“深……深一些……”
“痒……嗯,嗯啊……痒……”
粉唇微微开出一条小缝,灼热的白气在空中霎时消散,梓柔的双眸彻底没了属于她的那一份的清澈明净,只剩下如火一样燃烧着的欲望,而后在我惊讶的眼神中,我感觉到梓柔主动地将纤腰向下滑去,努力地用她的处子玉户去套弄我的肉棒,让她幼嫩白皙的阴唇完全地将我的鸡巴包住、像是一张贪吃的小嘴儿,一边流着黏稠透明的涎液,一边毫不犹豫地将这根肉肠吃进了身体深处。
而得到了满足的少女,一边抽泣着叫出动人的呻吟,一边主动热切地将柳腰朝着我的私处耸去,让她粉胯间微微凸起的娇腻阴阜与那根肉茎几乎完全贴在一起,让淫水挂满了我浓黑的阴毛,随着两片软糯花唇的用力闭合、紧紧咬住肉棒的根处,美妙的快感便陡然从梓柔的少女娇蕊处如电流般激烈丛生,而与此同时,一股持续射出、与少女清冷秀雅外表反差极大的浓烈滚烫的阴精猛地冲刷过我的龟头,随后去势不减地洗涤我的整根柱身,从穴口与肉棒紧密相连的缝隙中窜出,像是失禁了一样淅淅沥沥地从她大大分开的双腿之间向下洒去,也让我终于没有忍住,将最后一点的精液全部灌入到了梓柔濡湿幽窄的花房之中……
……
夜晚,大家在饭桌上都心照不宣的沉默了下来,没有一个人去主动提起今天下午在房间里的事情。
说好的两个小时,但到了时间之后压根没有一个人出来,直到欧阳老师主动敲响了各自游戏的房门,说已经准备好了晚饭之后,所有人才陆陆续续地从二楼上下来。
“梓柔呢?梓柔哪儿去了?”
“我们那个房间在走廊最尽头,梓柔最开始不是因为游戏的原因裸着的吗?被风一吹,有些感冒了。”我漫不经心地说道,“明天的游戏就别搞脱衣服这一出了,这两天都有人感冒。”
“本来天气就凉,要我说,反正明天就要回家,最后的游戏就别那么过火了。
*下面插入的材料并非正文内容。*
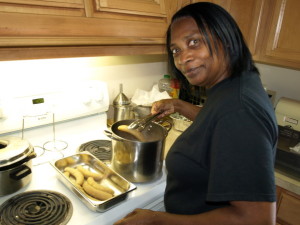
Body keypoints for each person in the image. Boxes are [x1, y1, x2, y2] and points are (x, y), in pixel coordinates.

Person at [114, 2, 278, 225]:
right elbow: (216, 120)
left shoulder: (240, 112)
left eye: (194, 42)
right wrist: (180, 106)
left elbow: (255, 219)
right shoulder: (235, 87)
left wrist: (156, 219)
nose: (183, 59)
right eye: (176, 50)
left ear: (226, 38)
”
经我这么一说,其余人也没有意见,这两天的游戏对男生们来说已经十分满足了,对于女生们而言,也差不多过了新鲜感。
可等到晚上,每个人依旧是难以入睡。
平日里表现得端庄纯雅的傅若昕尤其如此,特别是用被子蒙着脑袋,强迫自己闭上眼睛,陷入黑暗自省之后,却总是难能避免地回想起白天在房间中发生的事情。
“我……我怎么这么不知羞……”
少女悄声呢喃着,却又情不自禁地将纤纤玉手伸向自己的双腿之间,这两天来的所有经历都让她难以言表,过剩的欲望总是在关键时刻被打断,没能得到释放,所以在夜深人静之时,傅若昕才会忍不住偷偷地将白天的火热给悄然卸掉,可这也让她感觉越来越难以忍受。
在那样私密的场合,尽管没有人看到,也只有皱兵一人知道,但小睿的那一通电话还是让正处在情欲之中的傅若昕慌了神。
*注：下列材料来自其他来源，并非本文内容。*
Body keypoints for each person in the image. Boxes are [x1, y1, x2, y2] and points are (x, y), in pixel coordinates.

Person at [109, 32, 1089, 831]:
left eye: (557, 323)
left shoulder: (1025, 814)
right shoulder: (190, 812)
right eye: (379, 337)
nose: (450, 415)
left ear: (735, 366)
她之前本就被撩拨的极度敏感的身子在这一刻像是受到了什么刺激一样,在手机铃声响起的那一刻,神经的敏感度仿佛被提高了十几倍一样,让傅若昕越加努力地去用粉唇咬住皱兵的肉棒,香舌缠绵下、几乎是使出了吃奶的劲儿般去吸吮男生肿胀硕大的龟头,同时被自己葱指偷偷撩拨的两片白嫩的花瓣也从丰满微隆的幽谷深处不断渗出一股接一股不受控制的暖流,将少女雪腻滑润的臀肉和大腿根部都完全打湿,滴答滴答地在地板上汇积成一片晶莹亮泽的水洼。
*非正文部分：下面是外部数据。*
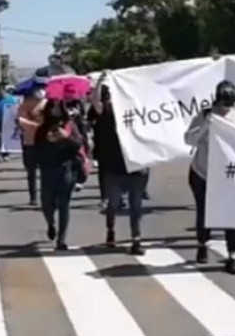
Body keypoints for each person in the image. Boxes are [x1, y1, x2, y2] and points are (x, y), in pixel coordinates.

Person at [184, 80, 235, 274]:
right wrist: (206, 125)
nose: (225, 108)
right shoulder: (204, 115)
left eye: (229, 103)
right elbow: (188, 139)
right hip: (202, 172)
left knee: (232, 215)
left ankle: (232, 256)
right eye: (222, 103)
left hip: (228, 174)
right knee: (204, 213)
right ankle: (202, 245)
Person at [89, 80, 147, 255]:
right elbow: (93, 99)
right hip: (113, 169)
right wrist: (100, 80)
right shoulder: (105, 114)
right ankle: (111, 231)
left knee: (136, 207)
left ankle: (136, 240)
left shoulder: (136, 114)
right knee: (113, 205)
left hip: (135, 167)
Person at [34, 100, 84, 251]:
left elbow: (78, 145)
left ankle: (61, 239)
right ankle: (51, 223)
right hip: (47, 171)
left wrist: (66, 138)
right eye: (52, 107)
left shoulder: (69, 126)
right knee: (47, 203)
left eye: (58, 107)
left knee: (64, 205)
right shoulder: (42, 129)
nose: (55, 111)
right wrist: (47, 142)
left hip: (65, 170)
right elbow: (36, 151)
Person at [17, 83, 47, 206]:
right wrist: (37, 126)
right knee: (31, 172)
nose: (40, 92)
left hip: (46, 142)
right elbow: (21, 121)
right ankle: (33, 197)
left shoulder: (48, 103)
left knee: (47, 171)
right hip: (30, 142)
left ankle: (47, 195)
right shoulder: (25, 104)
而也正是傅若昕这样情动努力地吮吸,几乎是要将自己整根粗硕肉屌都含进喉咙的缠绵吞吐,也终于让已经积压了一天欲望的皱兵忍不住爆发出来,双手牢牢按住学姐清丽秀美的螓首,让少女整张出尘精致的俏脸都埋没在他的胯间、被浓黑的阴毛埋没,瑶鼻之间都满是男生散发的浓郁火热气息,随着肉根和卵蛋的一阵蠕动、输送,傅若昕只感觉到自己紧窄娇小的唇齿之中猛地冲进了大量粘稠滚烫的白浊,一股接一股、汹涌澎湃地灌注进自己的食道。